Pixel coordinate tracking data

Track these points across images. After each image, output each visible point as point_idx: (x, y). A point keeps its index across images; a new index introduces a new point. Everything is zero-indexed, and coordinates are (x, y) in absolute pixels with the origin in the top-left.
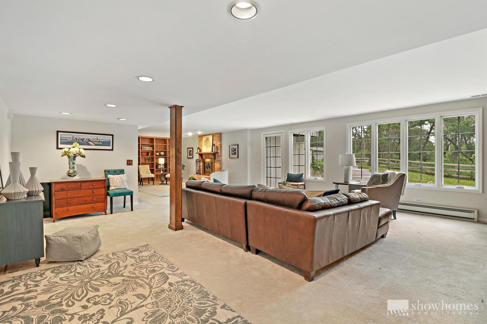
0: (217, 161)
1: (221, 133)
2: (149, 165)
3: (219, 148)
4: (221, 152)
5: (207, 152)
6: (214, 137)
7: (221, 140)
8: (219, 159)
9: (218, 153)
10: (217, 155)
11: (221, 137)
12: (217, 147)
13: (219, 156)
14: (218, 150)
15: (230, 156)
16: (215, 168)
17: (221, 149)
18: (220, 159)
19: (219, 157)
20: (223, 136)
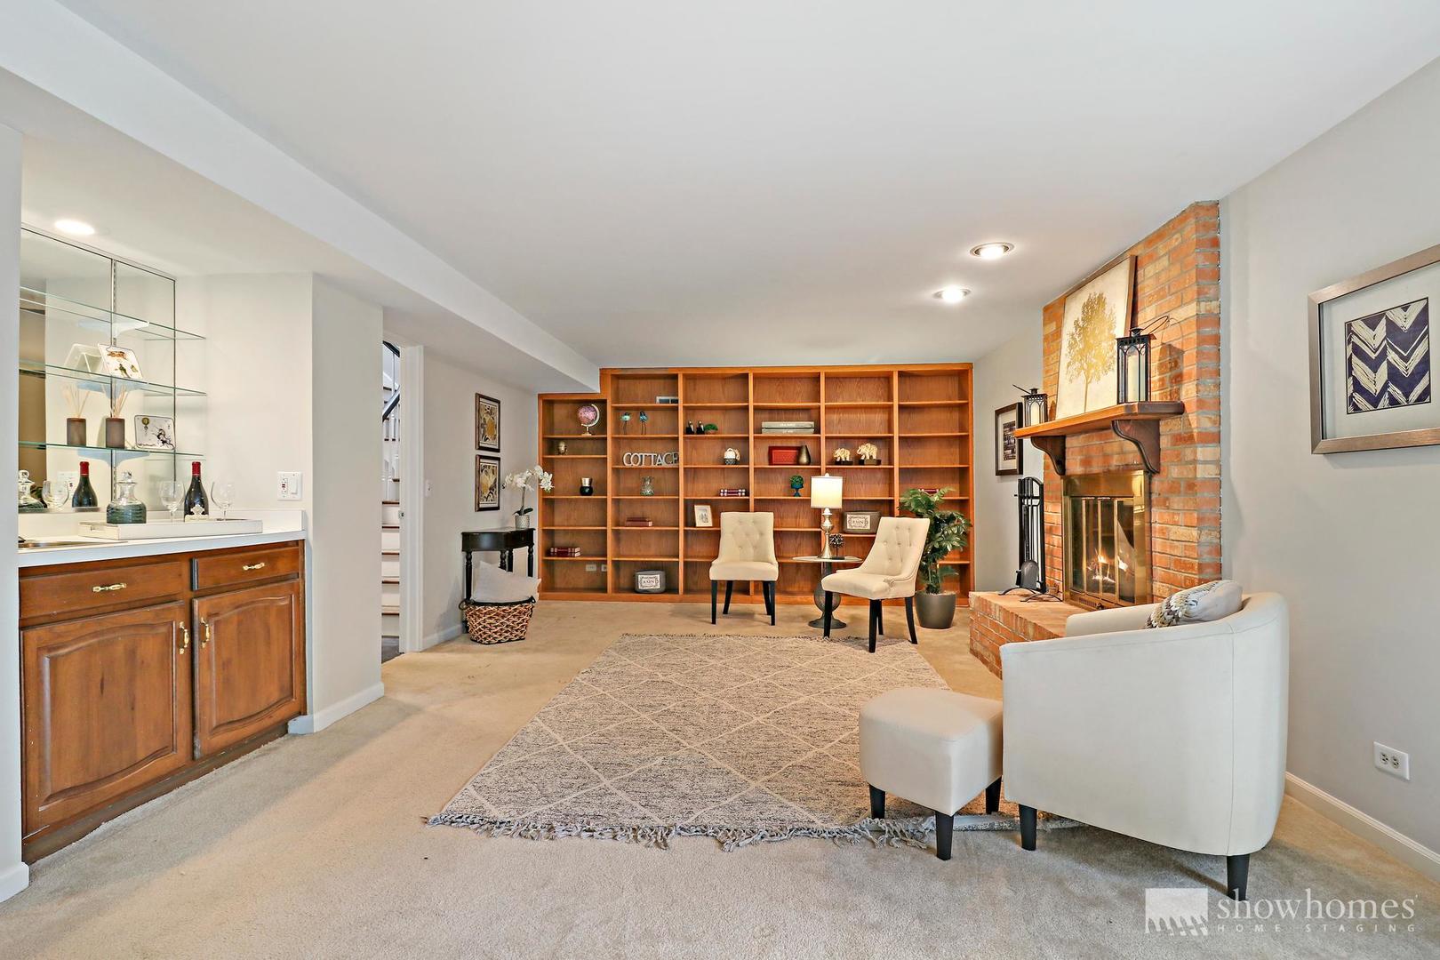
0: (1174, 488)
1: (1215, 206)
2: (772, 514)
3: (1189, 366)
4: (1215, 405)
5: (1090, 409)
6: (1148, 273)
7: (1216, 276)
8: (1186, 473)
9: (1180, 410)
10: (1168, 428)
11: (1215, 243)
12: (1173, 356)
13: (1186, 439)
14: (1178, 379)
15: (1319, 430)
16: (1157, 557)
17: (1214, 372)
18: (1203, 472)
19: (1188, 453)
20: (1230, 236)
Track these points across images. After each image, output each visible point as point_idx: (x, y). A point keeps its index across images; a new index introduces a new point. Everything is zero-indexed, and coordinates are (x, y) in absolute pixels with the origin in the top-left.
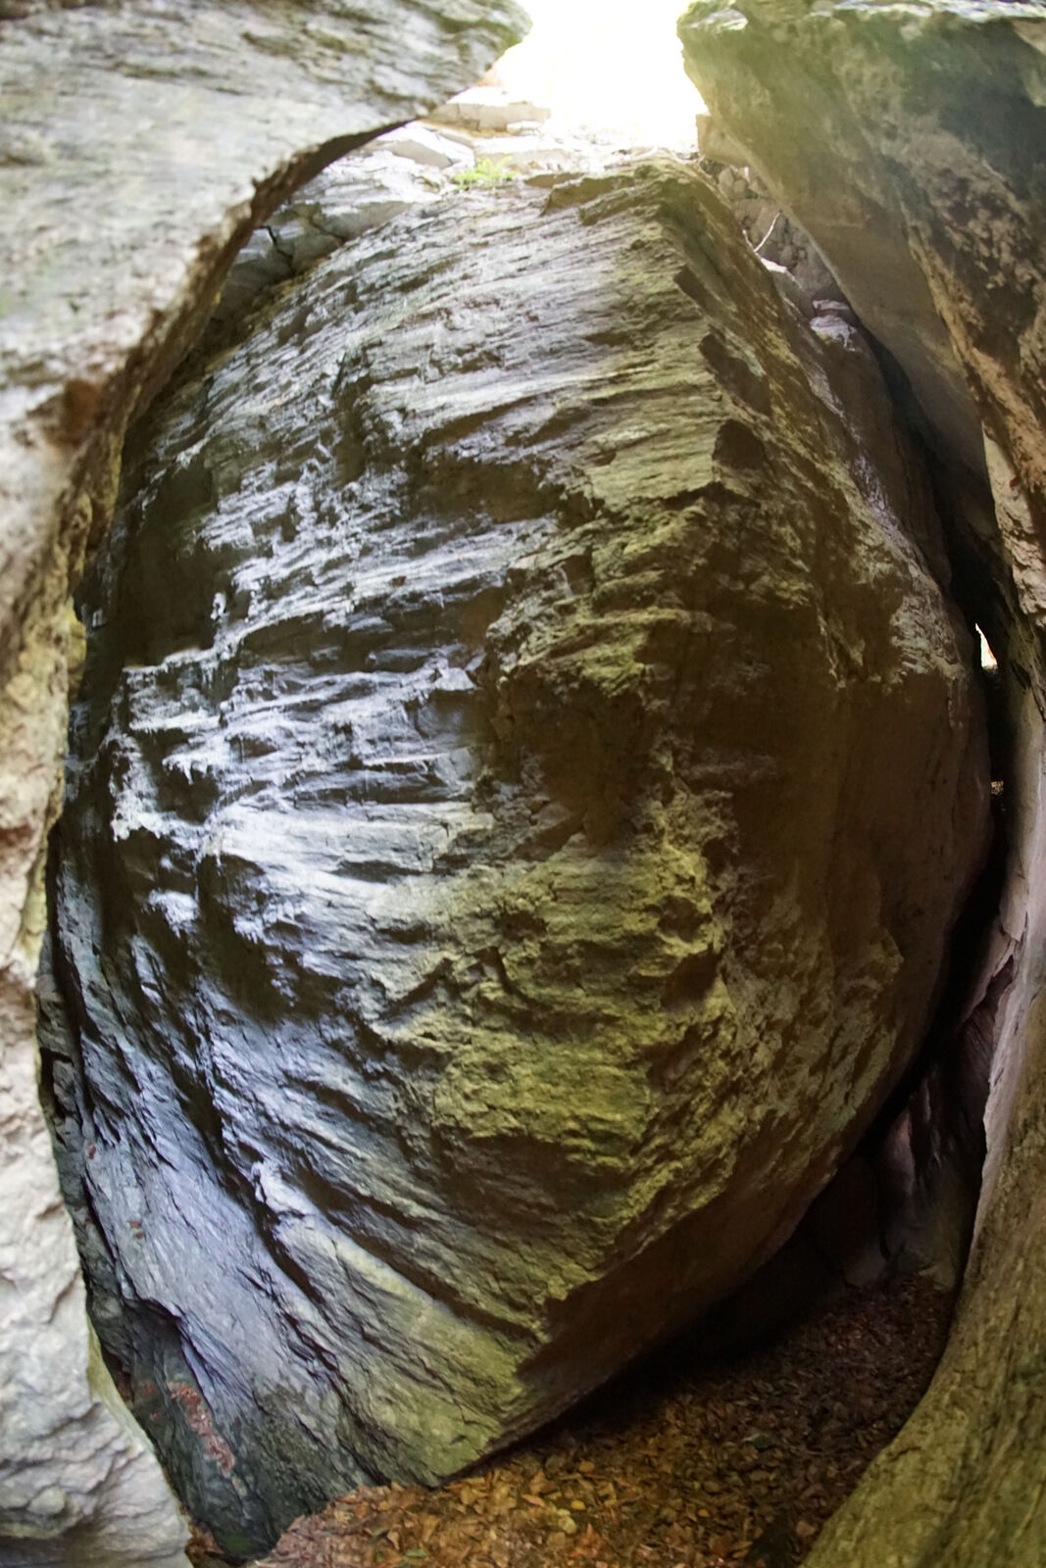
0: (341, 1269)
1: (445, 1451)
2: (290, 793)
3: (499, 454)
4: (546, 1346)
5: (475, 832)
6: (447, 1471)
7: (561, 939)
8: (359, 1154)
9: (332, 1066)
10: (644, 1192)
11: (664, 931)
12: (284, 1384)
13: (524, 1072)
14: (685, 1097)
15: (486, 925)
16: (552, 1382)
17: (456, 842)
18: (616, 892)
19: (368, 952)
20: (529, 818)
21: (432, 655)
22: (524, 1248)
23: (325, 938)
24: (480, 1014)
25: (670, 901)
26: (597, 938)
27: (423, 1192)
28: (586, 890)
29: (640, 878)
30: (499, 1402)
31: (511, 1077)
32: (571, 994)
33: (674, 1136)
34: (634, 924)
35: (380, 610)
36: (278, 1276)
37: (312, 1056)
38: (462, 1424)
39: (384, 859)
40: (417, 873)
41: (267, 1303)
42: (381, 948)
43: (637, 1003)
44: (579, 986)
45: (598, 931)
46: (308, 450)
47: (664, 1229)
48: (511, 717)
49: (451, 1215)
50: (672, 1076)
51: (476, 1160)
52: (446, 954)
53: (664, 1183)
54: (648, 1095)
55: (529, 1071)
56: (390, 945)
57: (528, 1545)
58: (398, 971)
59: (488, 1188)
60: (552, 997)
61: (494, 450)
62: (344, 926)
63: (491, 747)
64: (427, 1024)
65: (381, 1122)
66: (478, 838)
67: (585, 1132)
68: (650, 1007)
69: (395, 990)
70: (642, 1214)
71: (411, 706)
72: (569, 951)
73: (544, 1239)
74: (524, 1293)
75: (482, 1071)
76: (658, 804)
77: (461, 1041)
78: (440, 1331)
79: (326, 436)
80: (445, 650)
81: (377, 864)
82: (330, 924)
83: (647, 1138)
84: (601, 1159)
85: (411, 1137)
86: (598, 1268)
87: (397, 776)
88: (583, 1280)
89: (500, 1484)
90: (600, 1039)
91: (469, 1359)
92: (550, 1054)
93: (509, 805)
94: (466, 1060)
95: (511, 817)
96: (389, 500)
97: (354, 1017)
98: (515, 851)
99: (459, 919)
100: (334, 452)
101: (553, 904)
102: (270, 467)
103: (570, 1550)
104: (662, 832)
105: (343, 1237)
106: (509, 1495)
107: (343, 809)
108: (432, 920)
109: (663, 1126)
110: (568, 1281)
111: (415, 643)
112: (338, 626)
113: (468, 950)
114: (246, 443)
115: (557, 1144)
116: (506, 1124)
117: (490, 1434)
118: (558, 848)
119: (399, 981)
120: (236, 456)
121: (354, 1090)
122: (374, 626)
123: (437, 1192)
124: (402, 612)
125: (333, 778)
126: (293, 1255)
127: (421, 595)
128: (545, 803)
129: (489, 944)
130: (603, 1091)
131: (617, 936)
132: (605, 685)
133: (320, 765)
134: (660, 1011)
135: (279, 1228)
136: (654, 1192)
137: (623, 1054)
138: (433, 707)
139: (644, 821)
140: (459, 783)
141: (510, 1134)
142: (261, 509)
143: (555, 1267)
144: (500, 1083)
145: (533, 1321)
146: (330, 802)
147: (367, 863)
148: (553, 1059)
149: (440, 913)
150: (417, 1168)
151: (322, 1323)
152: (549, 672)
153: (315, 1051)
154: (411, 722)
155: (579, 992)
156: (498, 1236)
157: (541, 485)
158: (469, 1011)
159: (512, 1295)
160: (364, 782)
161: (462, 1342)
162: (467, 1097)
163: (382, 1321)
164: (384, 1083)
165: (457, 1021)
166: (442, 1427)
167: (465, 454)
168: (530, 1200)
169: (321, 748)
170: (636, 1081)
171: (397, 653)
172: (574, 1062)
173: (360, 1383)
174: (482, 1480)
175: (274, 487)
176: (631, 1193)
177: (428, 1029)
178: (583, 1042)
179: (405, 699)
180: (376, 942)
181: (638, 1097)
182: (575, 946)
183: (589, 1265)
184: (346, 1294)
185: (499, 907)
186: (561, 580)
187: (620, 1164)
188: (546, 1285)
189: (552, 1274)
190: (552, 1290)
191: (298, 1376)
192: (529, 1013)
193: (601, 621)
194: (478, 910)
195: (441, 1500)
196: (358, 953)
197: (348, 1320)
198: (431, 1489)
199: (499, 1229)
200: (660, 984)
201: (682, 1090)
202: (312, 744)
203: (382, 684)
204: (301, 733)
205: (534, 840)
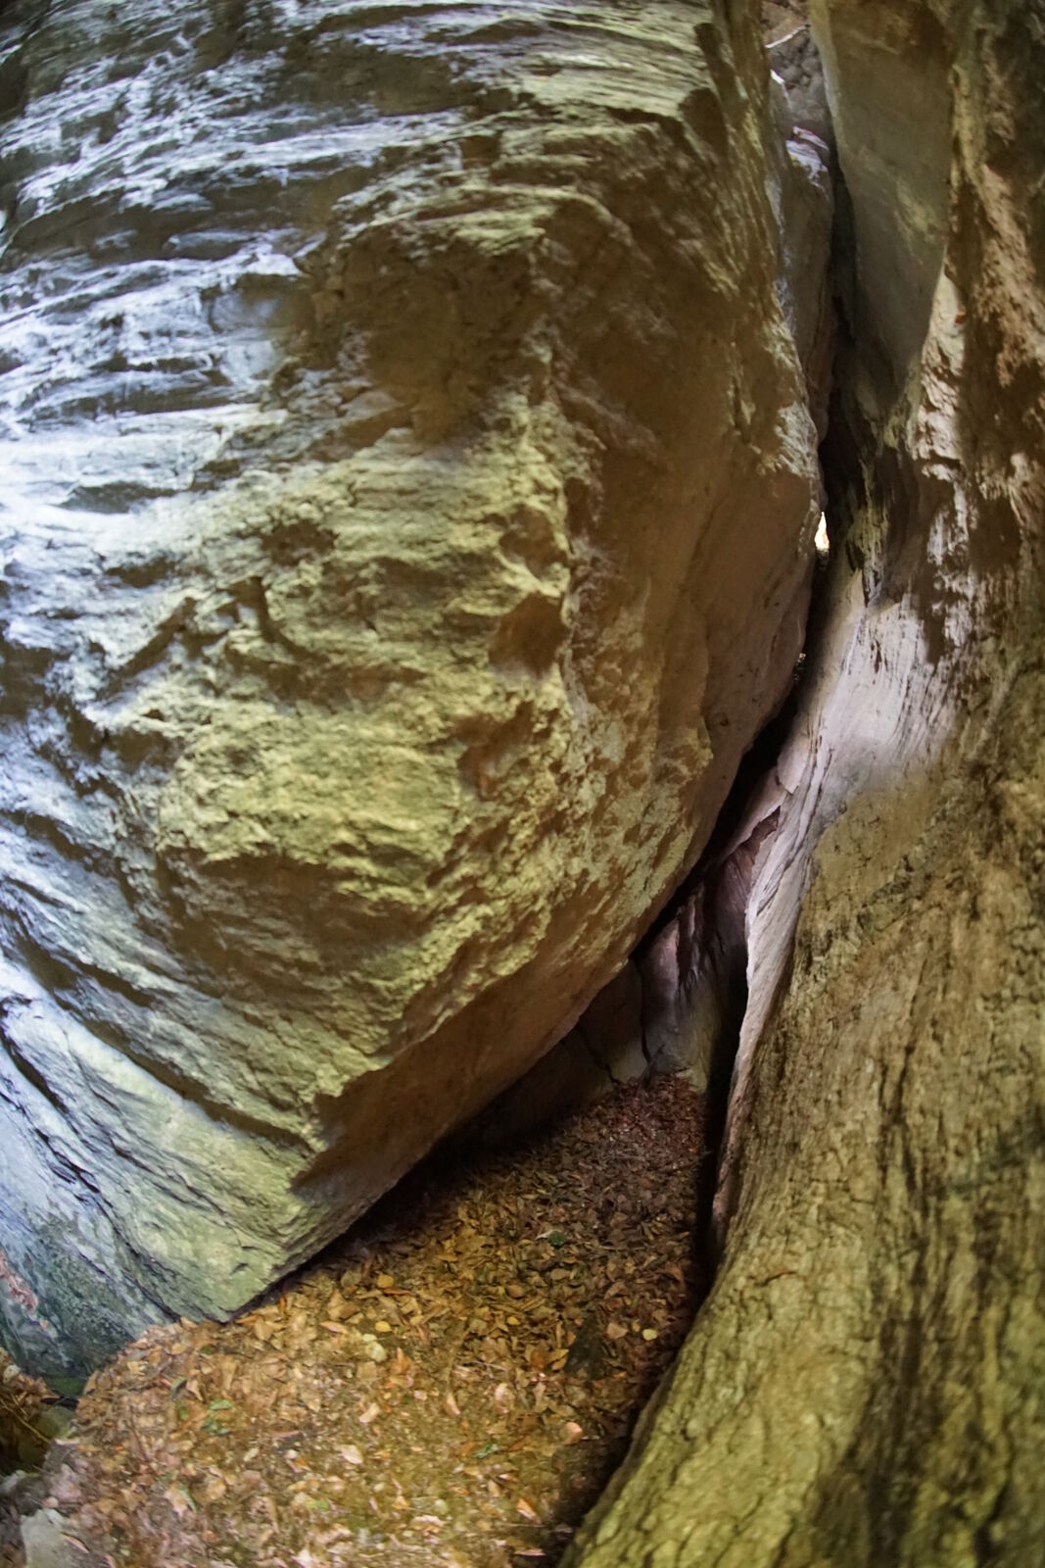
0: (76, 1067)
1: (227, 1282)
2: (28, 414)
3: (412, 48)
4: (322, 1154)
5: (258, 429)
6: (235, 1306)
7: (353, 557)
8: (77, 905)
9: (42, 784)
10: (443, 942)
11: (506, 552)
12: (55, 1212)
13: (280, 759)
14: (506, 811)
15: (250, 547)
16: (335, 1195)
17: (230, 445)
18: (444, 496)
19: (91, 606)
20: (336, 408)
21: (253, 240)
22: (282, 1026)
23: (39, 593)
24: (227, 677)
25: (521, 512)
26: (407, 555)
27: (153, 953)
28: (401, 492)
29: (481, 481)
30: (276, 1225)
31: (261, 767)
32: (356, 638)
33: (486, 867)
34: (464, 538)
35: (200, 185)
36: (21, 1082)
37: (20, 773)
38: (239, 1250)
39: (129, 479)
40: (169, 493)
41: (18, 1117)
42: (108, 598)
43: (453, 653)
44: (371, 626)
45: (410, 546)
46: (166, 42)
47: (465, 1000)
48: (340, 294)
49: (191, 984)
50: (491, 772)
51: (212, 897)
52: (190, 592)
53: (468, 934)
54: (458, 795)
55: (287, 758)
56: (118, 592)
57: (338, 1382)
58: (123, 626)
59: (229, 939)
60: (329, 642)
61: (407, 42)
62: (63, 572)
63: (304, 333)
64: (154, 699)
65: (97, 855)
66: (260, 437)
67: (363, 847)
68: (472, 661)
69: (118, 654)
70: (439, 976)
71: (209, 295)
72: (364, 573)
73: (307, 1012)
74: (286, 1087)
75: (223, 761)
76: (523, 399)
77: (197, 720)
78: (195, 1140)
79: (190, 29)
80: (272, 235)
81: (119, 487)
82: (46, 572)
83: (452, 861)
84: (385, 890)
85: (134, 871)
86: (381, 1052)
87: (169, 376)
88: (360, 1070)
89: (295, 1312)
90: (395, 707)
91: (234, 1173)
92: (319, 730)
93: (314, 392)
94: (201, 747)
95: (312, 408)
96: (250, 85)
97: (65, 705)
98: (308, 450)
99: (214, 540)
100: (195, 45)
101: (350, 510)
102: (106, 63)
103: (384, 1381)
104: (522, 430)
105: (75, 1024)
106: (307, 1324)
107: (90, 424)
108: (177, 547)
109: (473, 848)
110: (343, 1070)
111: (235, 225)
112: (139, 206)
113: (221, 584)
114: (85, 35)
115: (322, 866)
116: (251, 838)
117: (272, 1260)
118: (370, 444)
119: (123, 640)
120: (67, 50)
121: (65, 813)
122: (187, 204)
123: (169, 952)
124: (228, 187)
125: (84, 386)
126: (26, 1054)
127: (259, 169)
128: (363, 390)
129: (251, 573)
130: (393, 785)
131: (437, 554)
132: (484, 245)
133: (71, 370)
134: (485, 667)
135: (7, 1021)
136: (456, 945)
137: (427, 728)
138: (237, 295)
139: (499, 416)
140: (250, 381)
141: (257, 852)
142: (80, 107)
143: (323, 1051)
144: (246, 777)
145: (302, 1124)
146: (76, 418)
147: (107, 487)
148: (322, 737)
149: (191, 537)
150: (142, 917)
151: (71, 1138)
152: (409, 234)
153: (23, 765)
154: (204, 315)
155: (370, 636)
156: (249, 1009)
157: (454, 81)
158: (211, 674)
159: (273, 1090)
160: (124, 386)
161: (223, 1153)
162: (200, 802)
163: (129, 1131)
164: (100, 796)
165: (195, 689)
166: (218, 1254)
167: (369, 42)
168: (287, 955)
169: (78, 351)
170: (442, 772)
171: (208, 236)
172: (354, 741)
173: (124, 1207)
174: (274, 1309)
175: (104, 84)
176: (426, 944)
177: (154, 705)
178: (369, 712)
179: (204, 285)
180: (102, 589)
181: (440, 796)
182: (374, 567)
183: (368, 1049)
184: (87, 1098)
185: (273, 520)
186: (453, 155)
187: (413, 899)
188: (314, 1077)
189: (321, 1062)
190: (322, 1084)
191: (65, 1200)
192: (296, 669)
193: (494, 189)
194: (242, 526)
195: (236, 1335)
196: (76, 607)
197: (96, 1132)
198: (224, 1325)
199: (248, 1000)
200: (489, 628)
201: (501, 798)
202: (68, 348)
203: (178, 273)
204: (57, 338)
205: (339, 435)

**Work request**
Rewrite the lines from the first one up to and including the line with "18: (220, 159)", replacing "absolute" with "raw" and changing nothing else. Leave the pictures out of your answer.

**Task answer**
Track these points across images. After each image, output each visible point as point_idx: (x, y). A point keeps its index across images; a new index introduces a new point. Everything is zero-indexed, and coordinates are (x, y) in raw pixels with the origin in the top-left.
0: (217, 161)
1: (221, 133)
2: (149, 165)
3: (219, 148)
4: (221, 152)
5: (207, 152)
6: (214, 137)
7: (221, 140)
8: (219, 159)
9: (218, 153)
10: (217, 155)
11: (221, 137)
12: (217, 147)
13: (219, 156)
14: (218, 150)
15: (230, 156)
16: (215, 168)
17: (221, 149)
18: (220, 159)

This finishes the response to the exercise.